Ok, now go forth and salad!
~To cook lentils, submerge them in slightly salted water by 3 inches. You can throw in a bay leaf, if you like. Cover and bring to a boil. Once boiling, lower heat to a simmer, and let cook for about 20 minutes, with the lid slightly ajar to allow steam to escape. Check tenderness after 20 minutes, but it could take 30 or even 40 minutes for them to be Goldilocks perfect: not too soft, not too hard.
~Once lentils are tender enough, drain and spread them out in the colander to cool. (Obviously make sure the colander has holes small enough that the lentils won’t fall through.) If you’re trying to speed chill them, place in the freezer and give them a stir every few minutes. They’ll cool in 15 minutes or so that way. Otherwise, place in the fridge once they’re stopped steaming. You can do this a few days ahead.
~If you don’t want to cook lentils, you can purchase canned or boxed ones that are already cooked. They’re pretty good! Just give a rinse and you’re good to go.

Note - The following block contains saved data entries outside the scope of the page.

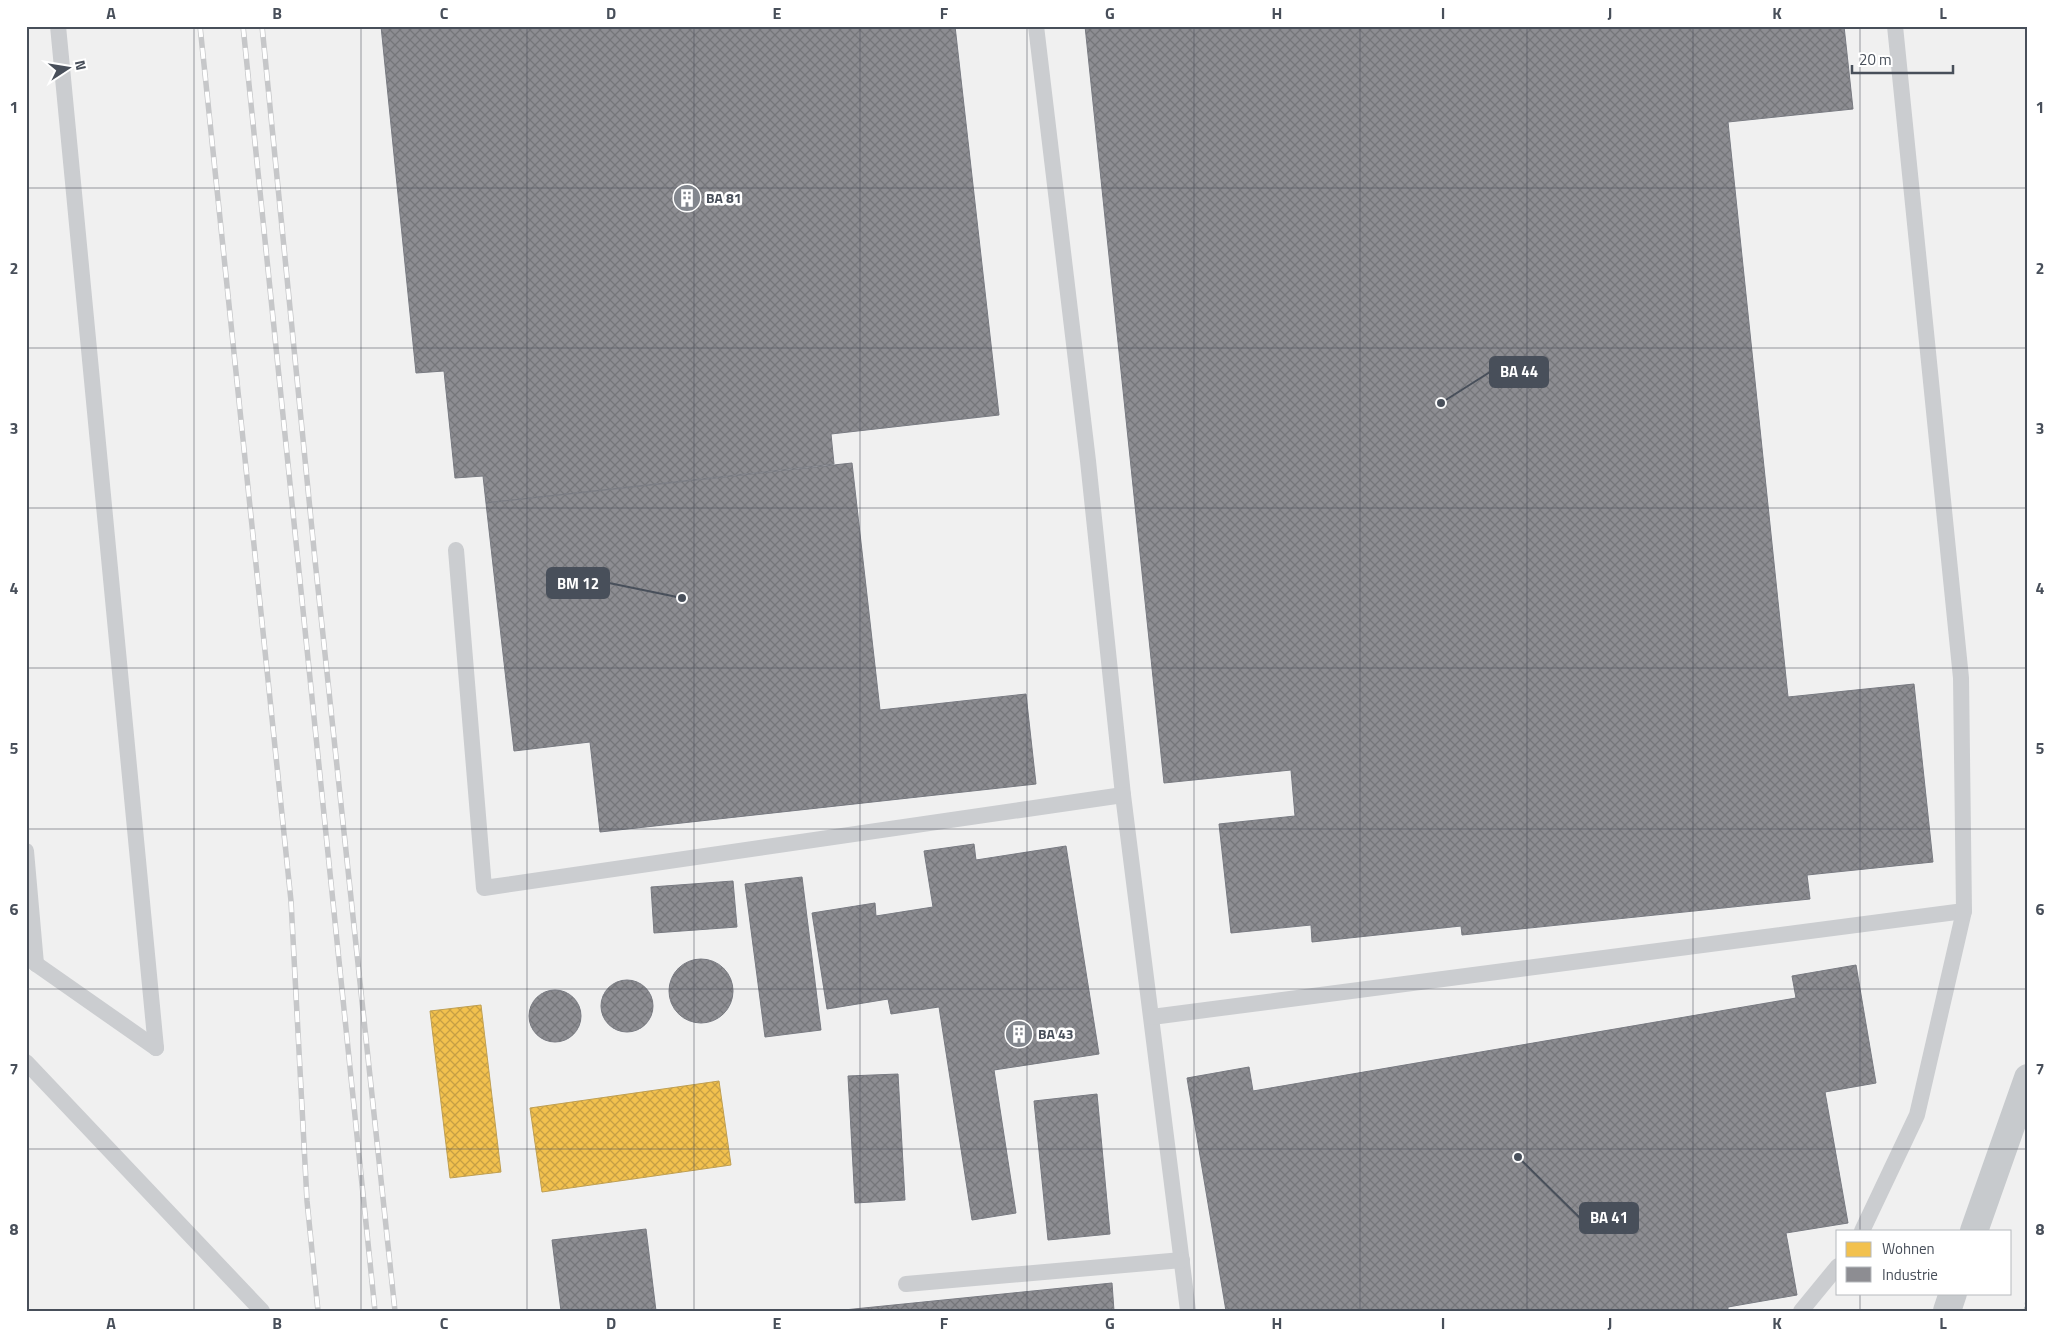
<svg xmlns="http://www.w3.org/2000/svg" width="2054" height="1337" viewBox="0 0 2054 1337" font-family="'Titillium Web',sans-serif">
<defs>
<pattern id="homes-cross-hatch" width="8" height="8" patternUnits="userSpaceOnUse" patternTransform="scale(1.25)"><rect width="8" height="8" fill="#f2c14e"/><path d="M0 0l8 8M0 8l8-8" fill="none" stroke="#c69f44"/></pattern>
<pattern id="industry-cross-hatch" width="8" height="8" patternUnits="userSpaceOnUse" patternTransform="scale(1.25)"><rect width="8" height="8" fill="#8d8d92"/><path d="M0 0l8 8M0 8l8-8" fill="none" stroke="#75767a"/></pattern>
</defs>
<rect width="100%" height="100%" fill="#f0f0f0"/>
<!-- homes -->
<g fill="url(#homes-cross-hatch)" stroke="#bf9f52">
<polygon points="481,1005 501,1172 450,1178 430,1011"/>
<polygon points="719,1081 731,1165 542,1192 530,1108"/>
</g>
<!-- industry -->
<g fill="url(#industry-cross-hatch)" stroke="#787a81">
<polygon points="381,26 955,26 999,415 831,434 834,464 486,503 483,476 455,478 444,371 416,373"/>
<polygon points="1085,26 1844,26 1853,109 1728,122 1788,697 1914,684 1933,862 1807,875 1810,899 1462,935 1461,926 1312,942 1311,925 1231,933 1219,824 1295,816 1291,770 1164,783"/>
<polygon points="852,463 880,710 1026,694 1036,784 600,832 590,742 514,751 486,503"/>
<polygon points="974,844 976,860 1066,846 1099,1054 994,1070 1016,1213 972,1220 939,1007 891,1014 888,999 827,1009 812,913 875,903 876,916 933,907 924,851"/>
<polygon points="802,877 821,1030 765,1037 745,884"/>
<polygon points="733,881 737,927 654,933 651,887"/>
<circle cx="701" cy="991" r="32"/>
<polygon points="1856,965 1876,1083 1825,1092 1848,1223 1786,1233 1797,1295 1728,1307 1728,1311 1226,1311 1187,1078 1249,1067 1253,1091 1796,998 1792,976"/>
<circle cx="627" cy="1006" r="26"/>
<circle cx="555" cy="1016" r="26"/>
<polygon points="898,1074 905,1200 855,1203 848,1076"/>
<polygon points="1097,1094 1110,1234 1048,1240 1034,1101"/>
<polygon points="646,1229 656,1311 561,1311 552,1240"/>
<polygon points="1112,1283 1114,1311 834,1311"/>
</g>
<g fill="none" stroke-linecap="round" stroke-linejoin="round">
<!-- path -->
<polyline stroke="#bac3c1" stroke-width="3" stroke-dasharray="4 2.5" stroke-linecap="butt" points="2025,1311 2028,1293"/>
<!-- service -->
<g stroke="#cbcdd0" stroke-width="16">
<polyline points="58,26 156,1048"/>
<polyline points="1036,26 1088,461 1123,795 1188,1311"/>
<polyline points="456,550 484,888 1123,795"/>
<polyline points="26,851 36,964"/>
<polyline points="26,952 36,964 156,1048"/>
<polyline points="1152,1017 1964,911"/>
<polyline points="26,1062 262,1311"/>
<polyline points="1862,1231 1917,1115 1964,911 1961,678 1895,26"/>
<polyline points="906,1284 1182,1260"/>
<polyline points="1801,1311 1838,1266"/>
</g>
<!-- primary -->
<g stroke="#c7cacd" stroke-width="28">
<polyline points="1974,1231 2028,1078"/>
<polyline points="1947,1311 1953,1293"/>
</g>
<defs>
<g id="rail">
<polyline points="200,26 291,901 307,1201 318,1311"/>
<polyline points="243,26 375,1311"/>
<polyline points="262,26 315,560 395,1311"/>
</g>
</defs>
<!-- rail casing -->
<use href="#rail" stroke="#c6c7c9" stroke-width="5.5"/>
<!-- rail -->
<use href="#rail" stroke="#fff" stroke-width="4" stroke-dasharray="11" stroke-linecap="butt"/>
</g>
<!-- grid -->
<path fill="none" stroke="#484f5a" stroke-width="1" stroke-opacity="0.55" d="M194,26v1285M361,26v1285M527,26v1285M694,26v1285M860,26v1285M1027,26v1285M1194,26v1285M1360,26v1285M1527,26v1285M1693,26v1285M1860,26v1205M26,188h2002M26,348h2002M26,508h2002M26,668h2002M26,829h2002M26,989h2002M26,1149h2002M1860,1293v18"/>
<!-- icons -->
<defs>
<symbol id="building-disc" viewBox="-11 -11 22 22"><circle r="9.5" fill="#83878e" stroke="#fff"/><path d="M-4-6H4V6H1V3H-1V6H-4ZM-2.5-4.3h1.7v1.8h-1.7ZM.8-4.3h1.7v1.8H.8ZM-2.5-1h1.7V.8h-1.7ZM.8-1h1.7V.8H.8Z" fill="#fff"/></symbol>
</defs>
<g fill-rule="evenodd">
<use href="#building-disc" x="671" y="182" width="32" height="32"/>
<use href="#building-disc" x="1003" y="1018" width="32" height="32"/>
</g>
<g text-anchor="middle" stroke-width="5" stroke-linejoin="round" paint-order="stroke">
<!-- poi labels -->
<g font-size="14" font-weight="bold" fill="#484f5a" stroke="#fff" text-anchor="start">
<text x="706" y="203">BA 81</text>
<text x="1038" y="1039">BA 43</text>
</g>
</g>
<!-- callouts -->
<path fill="none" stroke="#484f5a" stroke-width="2" d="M1441 403L1490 372M682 598L609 583M1518 1157L1580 1218"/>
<g fill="#484f5a" stroke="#fff" stroke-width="2">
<circle cx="1441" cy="403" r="5"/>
<circle cx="682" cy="598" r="5"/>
<circle cx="1518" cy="1157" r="5"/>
</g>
<g fill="#484f5a" stroke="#484f5a" stroke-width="2">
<rect x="1490" y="357" width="58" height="30" rx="5"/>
<rect x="547" y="568" width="62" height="30" rx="5"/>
<rect x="1580" y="1203" width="58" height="30" rx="5"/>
</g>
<g font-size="15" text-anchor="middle" font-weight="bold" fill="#fff">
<text x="1519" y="377">BA 44</text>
<text x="578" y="589">BM 12</text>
<text x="1609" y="1223">BA 41</text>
</g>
<!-- border -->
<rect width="2054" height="1337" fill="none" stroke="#ffffff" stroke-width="55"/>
<!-- legend -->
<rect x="1836" y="1230" width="175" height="65" fill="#ffffff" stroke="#b6b9bd"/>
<rect x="1846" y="1242" width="25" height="15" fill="#f2c14e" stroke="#b6b9bd"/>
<text x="1882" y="1254" font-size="15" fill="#484f5a">Wohnen</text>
<rect x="1846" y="1267" width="25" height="15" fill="#8d8d92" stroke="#b6b9bd"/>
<text x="1882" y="1280" font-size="15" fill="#484f5a">Industrie</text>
<!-- north arrow -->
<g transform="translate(68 68) rotate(78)" stroke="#ffffff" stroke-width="4" paint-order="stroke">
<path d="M0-4L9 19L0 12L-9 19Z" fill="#484f5a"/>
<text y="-8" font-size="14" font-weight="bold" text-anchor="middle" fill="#484f5a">N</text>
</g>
<!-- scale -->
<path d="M1852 65v8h101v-8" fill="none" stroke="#484f5a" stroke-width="2.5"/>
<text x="1859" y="65" font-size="15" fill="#484f5a" stroke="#ffffff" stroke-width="4" paint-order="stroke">20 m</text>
<rect x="28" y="28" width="1998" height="1282" fill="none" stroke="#484f5a" stroke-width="2"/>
<g font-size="16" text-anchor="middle" font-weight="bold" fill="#484f5a">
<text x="111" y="19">A</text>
<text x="277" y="19">B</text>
<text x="444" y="19">C</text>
<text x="611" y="19">D</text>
<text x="777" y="19">E</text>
<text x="944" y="19">F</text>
<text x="1110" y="19">G</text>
<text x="1277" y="19">H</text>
<text x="1443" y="19">I</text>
<text x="1610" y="19">J</text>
<text x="1777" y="19">K</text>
<text x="1943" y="19">L</text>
<text x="14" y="113">1</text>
<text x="2040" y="113">1</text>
<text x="14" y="274">2</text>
<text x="2040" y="274">2</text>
<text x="14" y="434">3</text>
<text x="2040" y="434">3</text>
<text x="14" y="594">4</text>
<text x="2040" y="594">4</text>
<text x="14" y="754">5</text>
<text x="2040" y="754">5</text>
<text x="14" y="915">6</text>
<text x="2040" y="915">6</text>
<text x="14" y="1075">7</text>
<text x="2040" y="1075">7</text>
<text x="14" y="1235">8</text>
<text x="2040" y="1235">8</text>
<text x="111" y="1329">A</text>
<text x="277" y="1329">B</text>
<text x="444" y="1329">C</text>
<text x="611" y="1329">D</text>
<text x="777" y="1329">E</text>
<text x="944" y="1329">F</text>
<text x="1110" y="1329">G</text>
<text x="1277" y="1329">H</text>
<text x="1443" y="1329">I</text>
<text x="1610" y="1329">J</text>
<text x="1777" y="1329">K</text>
<text x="1943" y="1329">L</text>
</g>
</svg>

1/4 cup white wine vinegar
2 tablespoons sugar
Small red onion, sliced into thin half moonsCreamy Mustard Vinaigrette:
1/4 cup dijon mustard
1/4 cup vegan mayo, storebought or homemade
2 tablespoons chopped shallot or onion
1 clove garlic (about a teaspoon minced)
1 tablespoon white wine vinegar
Big pinch salt
For the salad:
4 oz mixed greens
1 romaine heart, chopped
1 lb stone fruit (I used nectarines), diced small
2 cup lentils cooked lentils (see cooking notes above)
In a large mixing bowl, toss together the greens, fruit and lentils. Top with pickled onions and drizzle with dressing. Serve!
Delicious- followed the recipe exactly. Serve with sangria!
This salad is amazing. Always a big hit with omnivores, too, which is great.
All sorts of delish! I couldn’t fine cooked lentils and was short on time so subbed quinoa and thee in yams for good measure. Worked out great with the peaches. My only Caution is it can get too acidic if you have the onions not pickle at least 30 minutes since the dressing definitely has zing/oniony base.